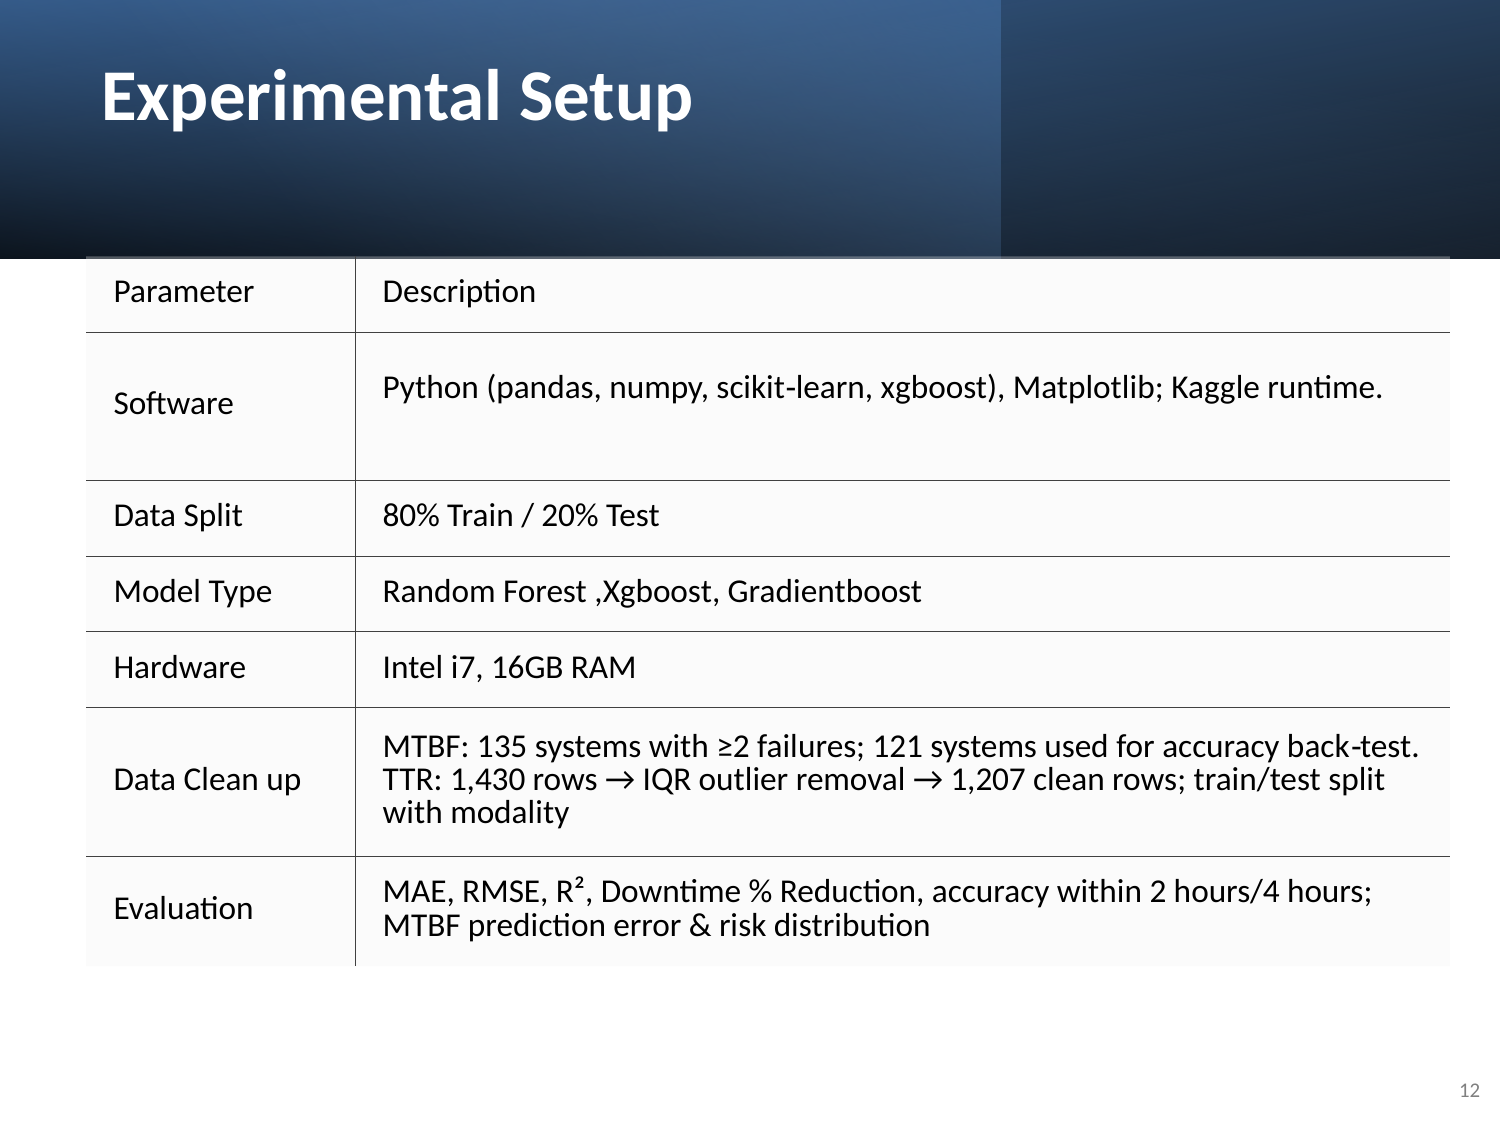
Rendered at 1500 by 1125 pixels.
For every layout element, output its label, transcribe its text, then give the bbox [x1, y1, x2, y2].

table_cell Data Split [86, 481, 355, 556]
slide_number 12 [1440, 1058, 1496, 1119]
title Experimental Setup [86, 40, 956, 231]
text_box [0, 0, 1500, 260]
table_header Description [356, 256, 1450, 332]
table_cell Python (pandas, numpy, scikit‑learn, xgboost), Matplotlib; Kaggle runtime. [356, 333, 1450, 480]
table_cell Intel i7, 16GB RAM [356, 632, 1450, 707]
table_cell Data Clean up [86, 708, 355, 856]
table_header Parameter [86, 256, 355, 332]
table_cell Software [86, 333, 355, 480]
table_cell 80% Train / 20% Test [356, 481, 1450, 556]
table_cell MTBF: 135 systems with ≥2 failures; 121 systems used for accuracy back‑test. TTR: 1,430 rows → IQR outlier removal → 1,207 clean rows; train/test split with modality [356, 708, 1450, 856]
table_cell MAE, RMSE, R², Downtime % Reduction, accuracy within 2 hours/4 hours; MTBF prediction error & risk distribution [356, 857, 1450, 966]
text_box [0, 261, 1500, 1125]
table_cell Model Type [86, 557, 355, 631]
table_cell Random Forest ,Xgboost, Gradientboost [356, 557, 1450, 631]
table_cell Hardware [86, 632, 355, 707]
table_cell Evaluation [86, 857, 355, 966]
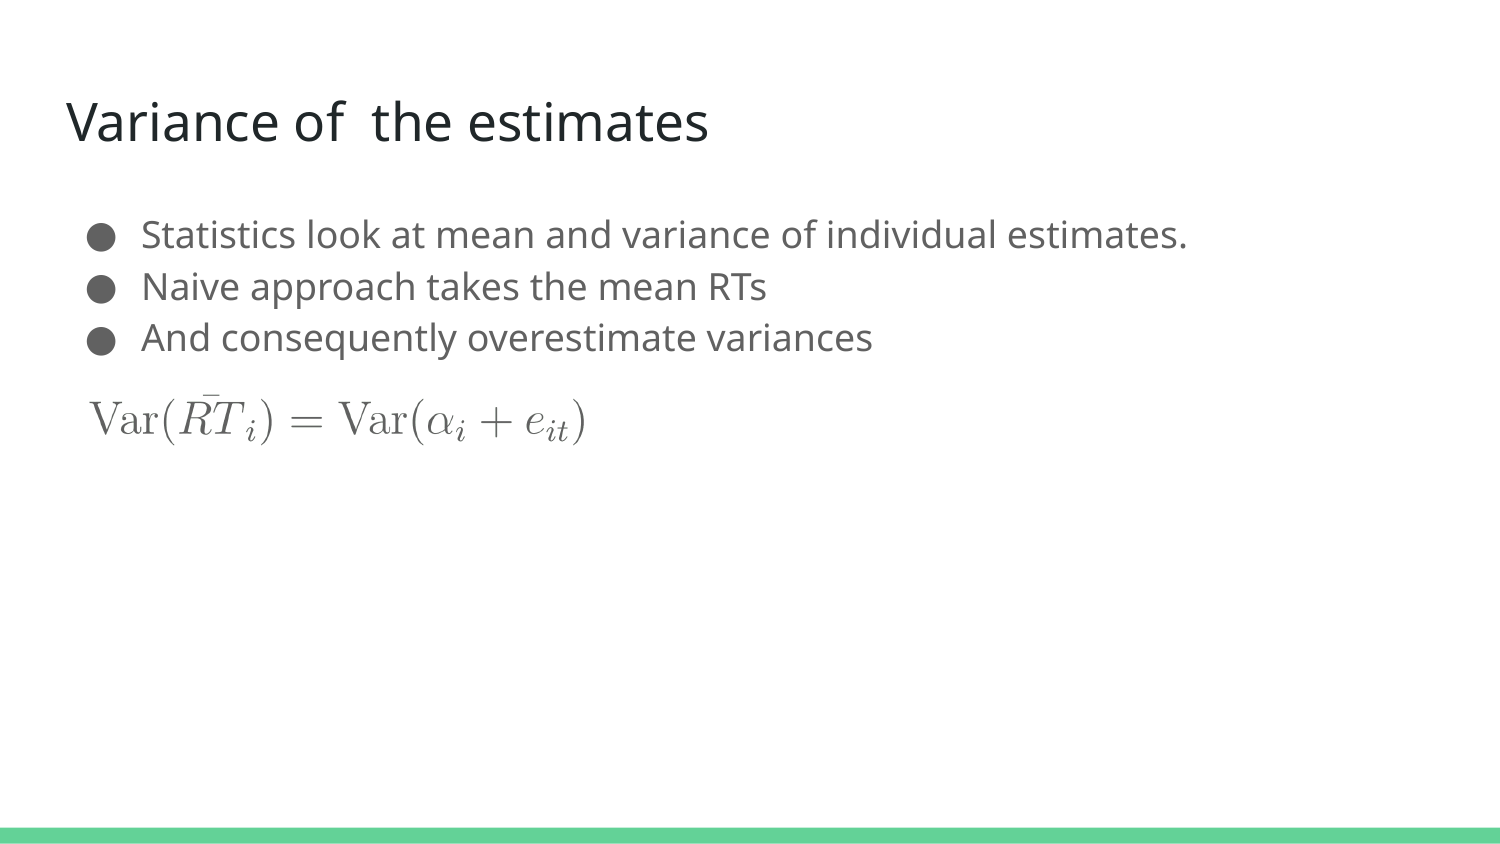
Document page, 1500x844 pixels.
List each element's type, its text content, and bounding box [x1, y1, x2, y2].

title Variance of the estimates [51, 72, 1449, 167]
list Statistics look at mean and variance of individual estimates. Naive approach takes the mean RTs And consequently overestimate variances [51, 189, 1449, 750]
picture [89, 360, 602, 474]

::::::::

▶ [Directive]:
Every line of the listing that holds the word "pixels" is to be found and copied.

▶ [Solution below]:
Rendered at 1500 by 1125 pixels.
Document page, 1500x844 pixels.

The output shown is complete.